The comic, which was sold at newsstands for ten cents at the time of publication, reached the staggering $2.6 million sum at auction.

Superman (photo credit: Courtesy)
Superman
(photo credit: Courtesy)

A rare copy of a Superman #1 comic book that sold on newsstands in 1939 sold for $2.6 million at auction on Thursday.

The comic, which was sold at newsstands for ten cents at the time of publication, reached a staggering sum at ComicConnect.com – an online auction and consignment company.

Superman is among the first comics in the superhero genre, and comics featuring the character command astronomical prices at auction. ComicConnect.com announced in April that a copy of Action Comics #1, the inaugural 1938 Superman comic, sold for $3.25 million in a private sale.

The iconic Superman character was created by writer Jerry Siegel and illustrator Joe Shuster, two Jewish-American artists. Siegel and Shuster had originally developed the Superman story and character with plans to sell it as a syndicated newspaper comic strip, though after years of failures, they agreed to publish Superman as a comic book. They sold all rights to Superman in 1938 for $130 ($2,390 today when adjusted for inflation).

 Jerry Siegel and Joe Shuster, creators of Superman. (credit: NEW YORKER)
Jerry Siegel and Joe Shuster, creators of Superman. (credit: NEW YORKER)

While Siegel and Shuster had several subsequent copyrights battles, they periodically worked with DC comics until finally reaching a settlement with DC comics for a $30,000 annual stipend in exchange for never again contesting ownership of the copyright to Superman.

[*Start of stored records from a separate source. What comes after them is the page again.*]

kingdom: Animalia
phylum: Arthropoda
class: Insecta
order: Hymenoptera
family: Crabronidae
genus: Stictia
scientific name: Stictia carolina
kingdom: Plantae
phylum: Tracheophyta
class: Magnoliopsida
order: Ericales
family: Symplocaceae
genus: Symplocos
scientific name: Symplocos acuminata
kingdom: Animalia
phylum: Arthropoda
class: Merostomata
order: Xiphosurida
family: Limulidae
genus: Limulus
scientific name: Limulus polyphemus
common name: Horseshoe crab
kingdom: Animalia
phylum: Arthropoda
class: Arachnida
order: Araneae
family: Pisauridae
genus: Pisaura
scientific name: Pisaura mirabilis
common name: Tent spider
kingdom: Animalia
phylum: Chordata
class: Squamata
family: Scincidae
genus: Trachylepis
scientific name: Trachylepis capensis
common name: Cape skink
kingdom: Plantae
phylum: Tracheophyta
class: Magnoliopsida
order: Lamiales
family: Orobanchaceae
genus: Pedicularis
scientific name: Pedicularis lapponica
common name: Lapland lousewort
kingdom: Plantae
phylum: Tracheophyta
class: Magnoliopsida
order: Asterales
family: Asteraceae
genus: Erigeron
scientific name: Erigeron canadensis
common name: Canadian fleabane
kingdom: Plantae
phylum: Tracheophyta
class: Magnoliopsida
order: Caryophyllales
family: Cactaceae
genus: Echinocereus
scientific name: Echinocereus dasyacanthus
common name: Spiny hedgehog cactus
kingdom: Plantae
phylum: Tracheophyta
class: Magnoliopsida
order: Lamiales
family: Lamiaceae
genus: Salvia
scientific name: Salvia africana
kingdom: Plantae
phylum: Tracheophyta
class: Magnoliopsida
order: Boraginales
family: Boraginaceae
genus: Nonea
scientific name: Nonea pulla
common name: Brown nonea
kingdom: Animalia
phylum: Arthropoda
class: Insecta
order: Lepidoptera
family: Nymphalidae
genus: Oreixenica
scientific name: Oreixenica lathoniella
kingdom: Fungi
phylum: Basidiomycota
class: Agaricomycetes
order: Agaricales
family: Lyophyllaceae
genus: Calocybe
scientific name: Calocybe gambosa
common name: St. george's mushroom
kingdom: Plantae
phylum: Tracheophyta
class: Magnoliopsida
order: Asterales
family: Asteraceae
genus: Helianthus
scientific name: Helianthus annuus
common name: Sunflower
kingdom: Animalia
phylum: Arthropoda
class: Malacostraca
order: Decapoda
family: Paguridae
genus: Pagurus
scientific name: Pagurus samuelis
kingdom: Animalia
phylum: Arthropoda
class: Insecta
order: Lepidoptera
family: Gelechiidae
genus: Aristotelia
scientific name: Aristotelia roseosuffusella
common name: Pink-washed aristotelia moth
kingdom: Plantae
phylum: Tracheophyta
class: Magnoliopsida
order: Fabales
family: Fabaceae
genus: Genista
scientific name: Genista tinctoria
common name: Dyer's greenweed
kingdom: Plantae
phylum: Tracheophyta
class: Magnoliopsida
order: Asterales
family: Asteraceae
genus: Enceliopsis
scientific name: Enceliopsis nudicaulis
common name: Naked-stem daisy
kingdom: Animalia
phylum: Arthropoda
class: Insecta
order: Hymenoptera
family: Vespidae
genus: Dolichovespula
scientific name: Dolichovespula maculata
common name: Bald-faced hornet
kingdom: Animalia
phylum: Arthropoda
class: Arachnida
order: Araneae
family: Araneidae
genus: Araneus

“Now you look at the comic books and you go ‘superheroes everywhere.’ You look back in the ’30s, there was no such thing. So this was literally the first superhero,” ComicConnect CEO Stephen Fishler told the Associated Press.

According to the auction house, the magazine has only changed hands twice – its original purchase at a classic US newsstand in 1939 and a sale to Mark Michaelson, who bought the comic in 1979 from its original owner and kept it in a temperature-controlled safe.